**Your task**
A picture-free, exact copy of all the records below is the goal.

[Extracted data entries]
= Beginning of Section =

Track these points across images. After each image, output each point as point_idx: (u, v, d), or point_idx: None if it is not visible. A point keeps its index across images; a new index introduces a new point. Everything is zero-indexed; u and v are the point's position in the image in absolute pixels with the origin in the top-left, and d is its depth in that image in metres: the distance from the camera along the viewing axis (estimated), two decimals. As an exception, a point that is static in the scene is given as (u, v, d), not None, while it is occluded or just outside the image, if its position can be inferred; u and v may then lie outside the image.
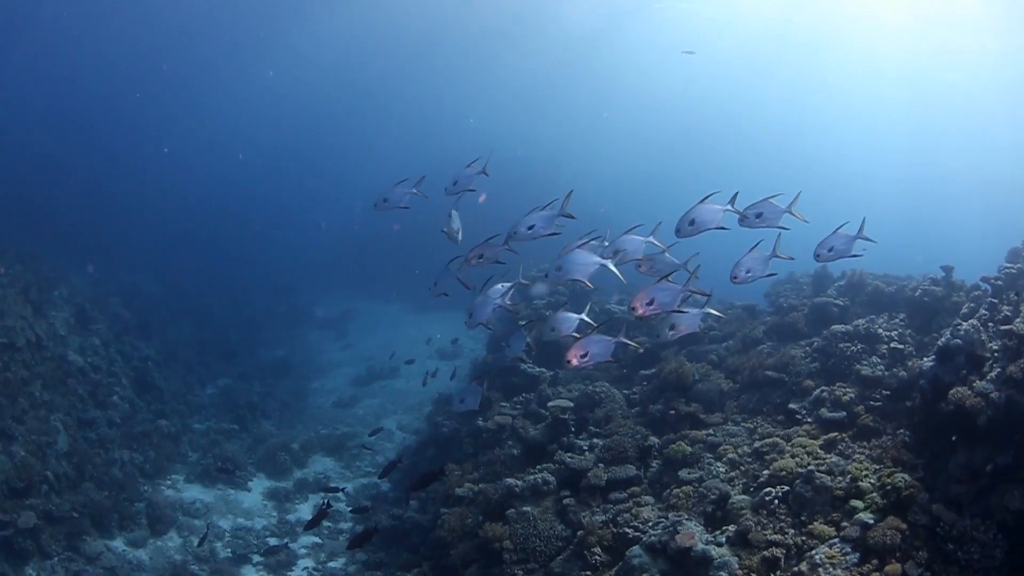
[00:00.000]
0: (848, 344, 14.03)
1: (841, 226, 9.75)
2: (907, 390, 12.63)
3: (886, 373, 13.27)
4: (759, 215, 9.28)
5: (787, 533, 10.53)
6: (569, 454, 13.84)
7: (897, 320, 14.63)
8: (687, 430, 13.81)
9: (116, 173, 54.91)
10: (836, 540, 10.08)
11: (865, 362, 13.62)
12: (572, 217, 9.17)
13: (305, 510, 20.06)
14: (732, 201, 9.12)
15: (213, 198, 58.41)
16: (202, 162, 64.75)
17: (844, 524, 10.29)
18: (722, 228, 9.08)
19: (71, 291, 25.09)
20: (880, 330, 14.16)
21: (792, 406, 13.55)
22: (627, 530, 11.72)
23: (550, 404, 15.43)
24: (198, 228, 50.03)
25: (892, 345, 13.82)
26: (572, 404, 15.31)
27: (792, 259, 9.63)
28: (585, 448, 14.08)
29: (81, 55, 59.60)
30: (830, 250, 9.71)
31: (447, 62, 61.84)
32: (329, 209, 53.21)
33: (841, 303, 15.93)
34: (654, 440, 13.71)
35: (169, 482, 20.53)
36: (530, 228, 9.23)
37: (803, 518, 10.73)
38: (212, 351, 32.21)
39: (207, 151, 66.08)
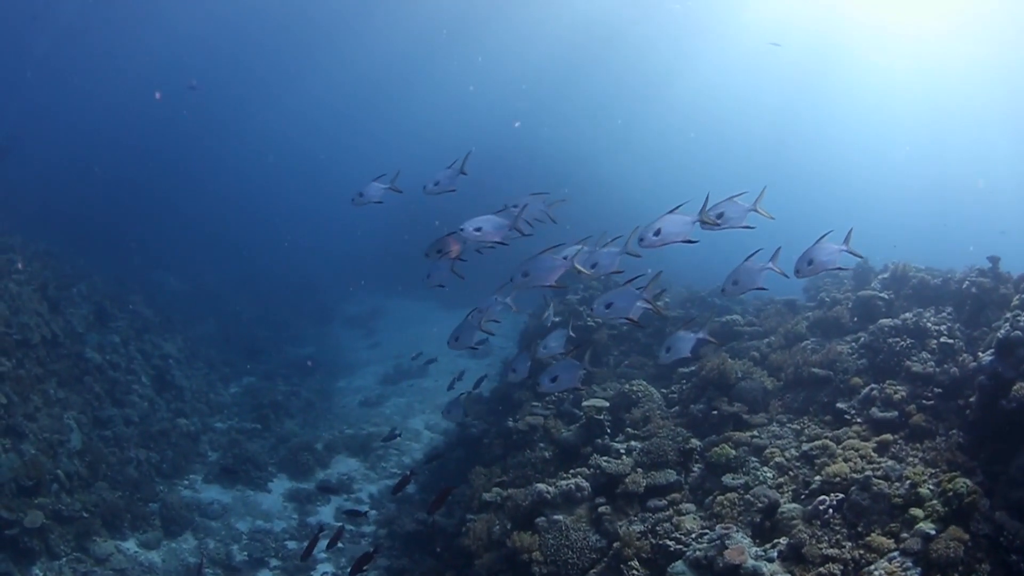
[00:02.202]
0: (896, 339, 13.30)
1: (824, 236, 9.09)
2: (960, 387, 11.98)
3: (937, 369, 12.53)
4: (720, 215, 8.63)
5: (844, 546, 9.76)
6: (605, 457, 13.10)
7: (944, 313, 13.81)
8: (730, 431, 13.04)
9: (139, 171, 54.71)
10: (896, 554, 9.32)
11: (915, 358, 12.89)
12: (526, 234, 9.27)
13: (326, 512, 19.54)
14: (702, 210, 8.49)
15: (239, 195, 58.36)
16: (228, 160, 64.77)
17: (903, 535, 9.55)
18: (690, 242, 8.44)
19: (91, 288, 24.74)
20: (929, 324, 13.39)
21: (840, 405, 12.77)
22: (668, 542, 10.96)
23: (584, 403, 14.65)
24: (224, 225, 49.78)
25: (942, 340, 13.07)
26: (608, 404, 14.58)
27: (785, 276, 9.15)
28: (622, 451, 13.31)
29: (102, 52, 59.61)
30: (810, 263, 9.02)
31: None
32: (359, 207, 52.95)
33: (886, 296, 15.11)
34: (696, 442, 12.94)
35: (187, 482, 20.05)
36: (477, 229, 9.15)
37: (859, 529, 9.97)
38: (236, 349, 31.77)
39: (234, 149, 66.13)
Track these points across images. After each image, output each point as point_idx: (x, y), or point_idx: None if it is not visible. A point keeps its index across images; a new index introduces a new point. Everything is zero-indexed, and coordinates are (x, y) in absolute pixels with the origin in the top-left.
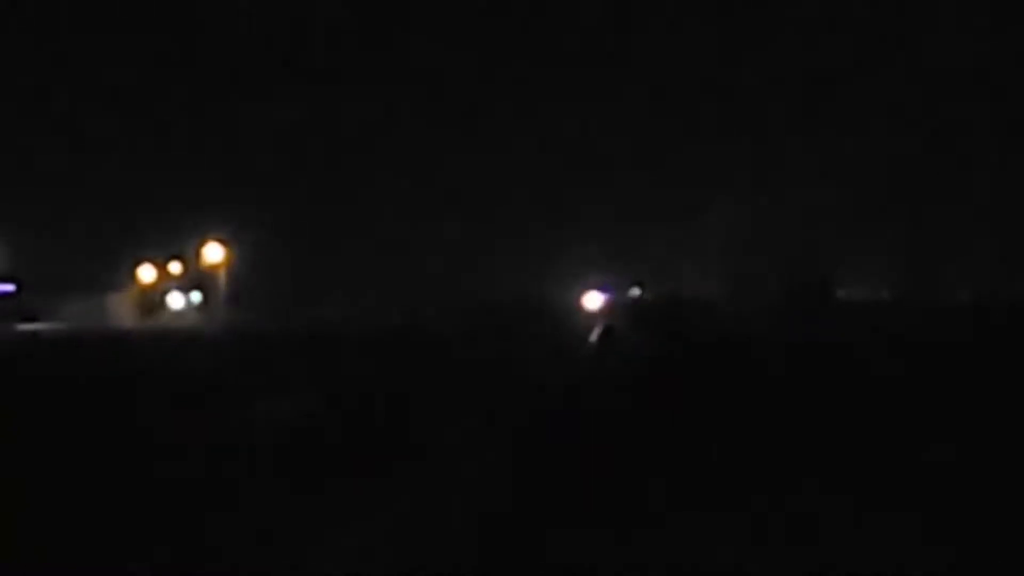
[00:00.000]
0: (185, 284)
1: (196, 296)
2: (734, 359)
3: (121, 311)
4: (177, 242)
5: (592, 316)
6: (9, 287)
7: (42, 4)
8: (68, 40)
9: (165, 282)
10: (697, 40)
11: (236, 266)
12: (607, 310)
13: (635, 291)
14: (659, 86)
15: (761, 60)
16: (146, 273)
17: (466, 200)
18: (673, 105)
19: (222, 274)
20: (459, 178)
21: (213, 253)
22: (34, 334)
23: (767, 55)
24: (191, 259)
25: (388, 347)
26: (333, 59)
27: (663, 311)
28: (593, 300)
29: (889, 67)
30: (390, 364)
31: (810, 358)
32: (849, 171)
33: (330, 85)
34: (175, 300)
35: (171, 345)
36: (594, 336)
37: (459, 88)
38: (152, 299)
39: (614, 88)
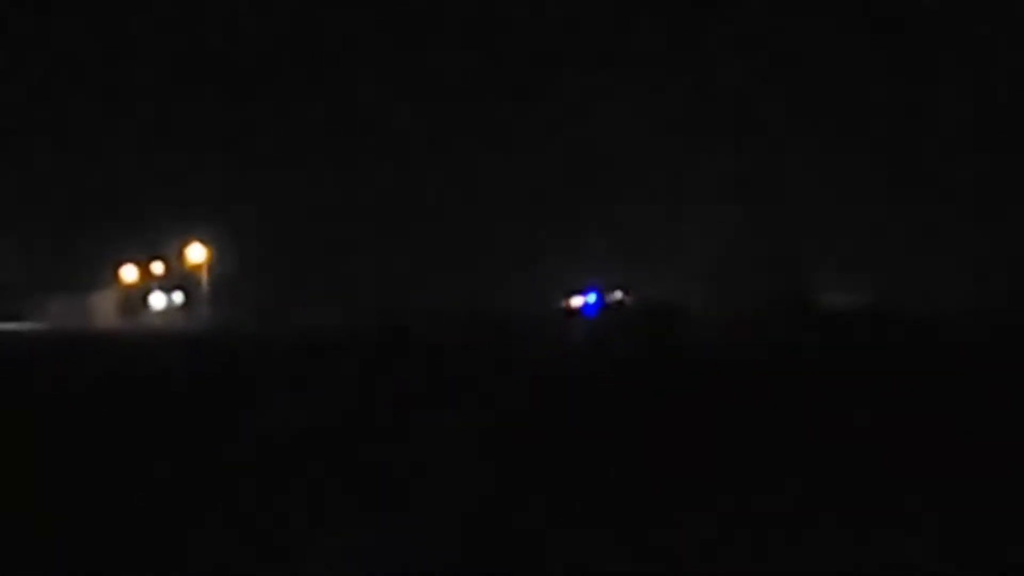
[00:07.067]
0: (167, 284)
1: (178, 296)
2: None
3: (104, 311)
4: (159, 242)
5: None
6: None
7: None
8: (55, 42)
9: (147, 282)
10: (682, 45)
11: (218, 266)
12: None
13: (617, 294)
14: (649, 93)
15: (746, 66)
16: (128, 273)
17: (453, 202)
18: (663, 111)
19: (204, 274)
20: (447, 180)
21: (195, 253)
22: (17, 333)
23: (752, 60)
24: (173, 259)
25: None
26: (319, 61)
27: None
28: (579, 301)
29: (875, 76)
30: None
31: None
32: (835, 179)
33: (313, 86)
34: (157, 300)
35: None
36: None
37: (444, 93)
38: (134, 299)
39: (603, 93)
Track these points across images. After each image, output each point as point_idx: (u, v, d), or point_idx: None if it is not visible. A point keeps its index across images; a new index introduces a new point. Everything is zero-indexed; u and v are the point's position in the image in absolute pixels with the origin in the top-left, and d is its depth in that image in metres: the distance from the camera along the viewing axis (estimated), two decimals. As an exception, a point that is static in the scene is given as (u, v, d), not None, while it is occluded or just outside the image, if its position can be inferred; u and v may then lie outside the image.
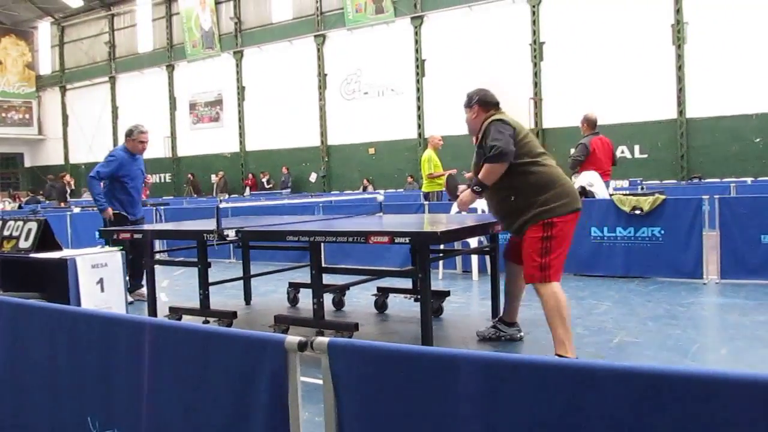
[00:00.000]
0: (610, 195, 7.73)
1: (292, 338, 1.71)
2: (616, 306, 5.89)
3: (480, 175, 4.27)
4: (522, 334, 4.89)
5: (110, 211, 6.87)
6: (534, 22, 19.07)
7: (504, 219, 4.49)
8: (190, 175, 26.14)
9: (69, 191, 19.49)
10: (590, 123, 8.48)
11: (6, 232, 4.57)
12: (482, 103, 4.55)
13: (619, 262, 7.26)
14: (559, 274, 4.31)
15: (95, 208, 9.33)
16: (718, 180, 15.61)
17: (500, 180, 4.27)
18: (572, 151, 8.58)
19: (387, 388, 1.60)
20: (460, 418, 1.49)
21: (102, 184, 7.01)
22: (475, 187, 4.33)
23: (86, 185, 7.20)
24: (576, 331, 5.06)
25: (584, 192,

= End of Section =

**Exercise answer**
Track these points across images. After each image, output each point as point_idx: (u, v, d), or point_idx: None if it is not visible. A point keeps its index across images; a new index introduces a new point. Everything is zero-indexed; u and v are the point's position in the image in absolute pixels with the origin in the top-left, and d is its depth in that image in metres: the distance from the camera along the viewing axis (estimated), two decimals. As an exception, a point that is static in the scene is given as (u, v, d), not None, while it is occluded or just outside the image, if its position can be inferred; u and v may then lie outside the image.
[00:00.000]
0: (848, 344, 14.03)
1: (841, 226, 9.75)
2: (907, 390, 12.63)
3: (886, 373, 13.27)
4: (759, 215, 9.28)
5: (787, 533, 10.53)
6: (569, 454, 13.84)
7: (897, 320, 14.63)
8: (687, 430, 13.81)
9: (116, 173, 54.91)
10: (836, 540, 10.08)
11: (865, 362, 13.62)
12: (572, 217, 9.17)
13: (305, 510, 20.06)
14: (732, 201, 9.12)
15: (213, 198, 58.41)
16: (202, 162, 64.75)
17: (844, 524, 10.29)
18: (722, 228, 9.08)
19: (71, 291, 25.09)
20: (880, 330, 14.16)
21: (792, 406, 13.55)
22: (627, 530, 11.72)
23: (550, 404, 15.43)
24: (198, 228, 50.03)
25: (892, 345, 13.82)
26: (572, 404, 15.31)
27: (792, 259, 9.63)
28: (585, 448, 14.08)
29: (81, 55, 59.60)
30: (830, 250, 9.71)
31: (447, 62, 61.84)
32: (329, 209, 53.21)
33: (841, 303, 15.93)
34: (654, 440, 13.71)
35: (169, 482, 20.53)
36: (530, 228, 9.23)
37: (803, 518, 10.73)
38: (212, 351, 32.21)
39: (207, 151, 66.08)
[00:02.202]
0: (896, 339, 13.30)
1: (824, 236, 9.09)
2: (960, 387, 11.98)
3: (937, 369, 12.53)
4: (720, 215, 8.63)
5: (844, 546, 9.76)
6: (605, 457, 13.10)
7: (944, 313, 13.81)
8: (730, 431, 13.04)
9: (139, 171, 54.71)
10: (896, 554, 9.32)
11: (915, 358, 12.89)
12: (526, 234, 9.27)
13: (326, 512, 19.54)
14: (702, 210, 8.49)
15: (239, 195, 58.36)
16: (228, 160, 64.77)
17: (903, 535, 9.55)
18: (690, 242, 8.44)
19: (91, 288, 24.74)
20: (929, 324, 13.39)
21: (840, 405, 12.77)
22: (668, 542, 10.96)
23: (584, 403, 14.65)
24: (224, 225, 49.78)
25: (942, 340, 13.07)
26: (608, 404, 14.58)
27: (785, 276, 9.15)
28: (622, 451, 13.31)
29: (102, 52, 59.61)
30: (810, 263, 9.02)
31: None
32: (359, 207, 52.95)
33: (886, 296, 15.11)
34: (696, 442, 12.94)
35: (187, 482, 20.05)
36: (477, 229, 9.15)
37: (859, 529, 9.97)
38: (236, 349, 31.77)
39: (234, 149, 66.13)
Track these points across images. After each image, output each point as point_idx: (x, y), or point_idx: None if it is not visible. A point keeps its index across images; a new index introduces a new point. Everything is zero-indexed, and coordinates are (x, y) in absolute pixels with the origin in the top-left.
[00:00.000]
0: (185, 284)
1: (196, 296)
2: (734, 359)
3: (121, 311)
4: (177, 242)
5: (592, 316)
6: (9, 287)
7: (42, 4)
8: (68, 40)
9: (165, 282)
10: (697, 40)
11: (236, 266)
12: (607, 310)
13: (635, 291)
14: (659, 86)
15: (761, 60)
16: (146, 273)
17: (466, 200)
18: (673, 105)
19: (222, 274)
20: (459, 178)
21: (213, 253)
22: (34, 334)
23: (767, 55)
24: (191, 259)
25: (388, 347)
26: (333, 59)
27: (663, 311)
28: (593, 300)
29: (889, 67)
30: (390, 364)
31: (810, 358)
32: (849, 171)
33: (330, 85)
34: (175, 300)
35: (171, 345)
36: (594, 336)
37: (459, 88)
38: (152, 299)
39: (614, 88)
[00:07.067]
0: (167, 284)
1: (178, 296)
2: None
3: (104, 311)
4: (159, 242)
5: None
6: None
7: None
8: (55, 42)
9: (147, 282)
10: (682, 45)
11: (218, 266)
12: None
13: (617, 294)
14: (649, 93)
15: (746, 66)
16: (128, 273)
17: (453, 202)
18: (663, 111)
19: (204, 274)
20: (447, 180)
21: (195, 253)
22: (17, 333)
23: (752, 60)
24: (173, 259)
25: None
26: (319, 61)
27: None
28: (579, 301)
29: (875, 76)
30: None
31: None
32: (835, 179)
33: (313, 86)
34: (157, 300)
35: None
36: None
37: (444, 93)
38: (134, 299)
39: (603, 93)
Track these points across images. After each image, output each point as point_idx: (u, v, d), or point_idx: None if it is not visible. A point keeps its index across images; a new index introduces a new point. Everything is zero-indexed; u and v are the point's position in the image in absolute pixels with the origin in the top-left, and d is its depth in that image in metres: the distance from the camera along the viewing axis (estimated), two decimals. As an exception, a point that is static in the scene is given as (u, v, d), not None, while it is occluded or just outside the image, if its position can be inferred; u and v may then lie outside the image.
[00:00.000]
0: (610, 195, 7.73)
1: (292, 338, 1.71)
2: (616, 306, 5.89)
3: (480, 175, 4.27)
4: (522, 334, 4.89)
5: (110, 211, 6.87)
6: (534, 22, 19.07)
7: (504, 219, 4.49)
8: (190, 175, 26.14)
9: (69, 191, 19.49)
10: (590, 123, 8.48)
11: (6, 232, 4.57)
12: (482, 103, 4.55)
13: (619, 262, 7.26)
14: (559, 274, 4.31)
15: (95, 208, 9.33)
16: (718, 180, 15.61)
17: (500, 180, 4.27)
18: (572, 151, 8.58)
19: (387, 388, 1.60)
20: (460, 418, 1.49)
21: (102, 184, 7.01)
22: (475, 187, 4.33)
23: (86, 185, 7.20)
24: (576, 331, 5.06)
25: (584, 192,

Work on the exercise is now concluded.